Änderungen der gesetzlichen Bedingungen + Gasbeschaffungsumlage  

Das BMWK strebt an, durch Anpassungen des § 2 GasPrAnpV zu verhindern, dass auch solche Unternehmen den dort geregelten finanziellen Ausgleich erhalten, welche aufgrund erheblicher Gewinne in anderen Geschäftsbereichen als dem Gasimport nach Deutschland darauf nicht angewiesen sind. Hierzu sollen weitere Anspruchsvoraussetzungen aufgestellt werden, welche den Kreis der Berechtigten rechtlich und faktisch einschränken sollen (siehe im Einzelnen das Wochenupdate der KW 35).

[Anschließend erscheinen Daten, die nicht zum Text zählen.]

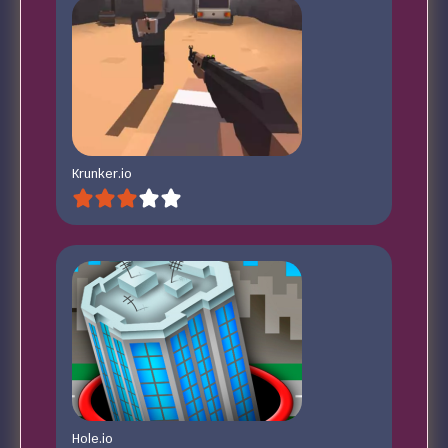
Krunker.io
Hole.io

Hier stellt sich die Frage, ob die mit den geplanten Änderungen einhergehende Ausklammerung der nicht bedürftigen Unternehmen aus dem Kreis der Anspruchsberechtigten nicht eine Revision der bisher kalkulierten Höhe der Gasbeschaffungsumlage erforderlich macht. Denn die Zahl der antragstellenden Unternehmen und damit auch die der Ausgleichsberechtigten könnte sinken, sodass ein geringerer Geldbetrag für die Ausgleichszahlungen nach der GasPrAnpV benötigt würde. Hieran anknüpfend stellt sich zudem die verfassungsrechtlich relevante Frage, ob eine Neuberechnung der Umlage – abhängig davon, wann diese bzw. die o.g. Änderungen wirksam würden – auch rückwirkende Geltung haben könne. Die GasPrAnpV sieht derzeit eine Anpassung erst nach 3 Monaten vor.

Ausfall von über 50 % der Atomkraftwerke in Frankreich

Frankreich setzt zum Zwecke einer völlig unabhängigen Eigenversorgung mit Strom schwerpunktmäßig auf Kernenergie. Nun hat das Land einen Ausfall von 29 der 56 seiner Atomkraftwerke zu verzeichnen. Aufgrund von Regelwartungen sind viele, ältere Reaktoren abgeschaltet. Zudem müssen nun aufgrund von Korrosionsproblemen zahlreiche neuere Reaktoren vom Netz genommen werden.

Nord Stream I

Der russische Staatskonzern Gazprom teilte am 02. September 2022 bei Telegram mit, der Gastransport durch die Pipeline Nord Stream I werde vorerst nicht wieder aufgenommen. Als Grund wurde ein Ölaustritt in der Verdichterstation Potowaja genannt. Bis zur Beseitigung dieser Störung werde kein Gas durch die Pipeline befördert. Nach Einschätzung der BNetzA rechtfertigen diese behaupteten Mängel in technischer Hinsicht die Einstellung des Betriebs nicht.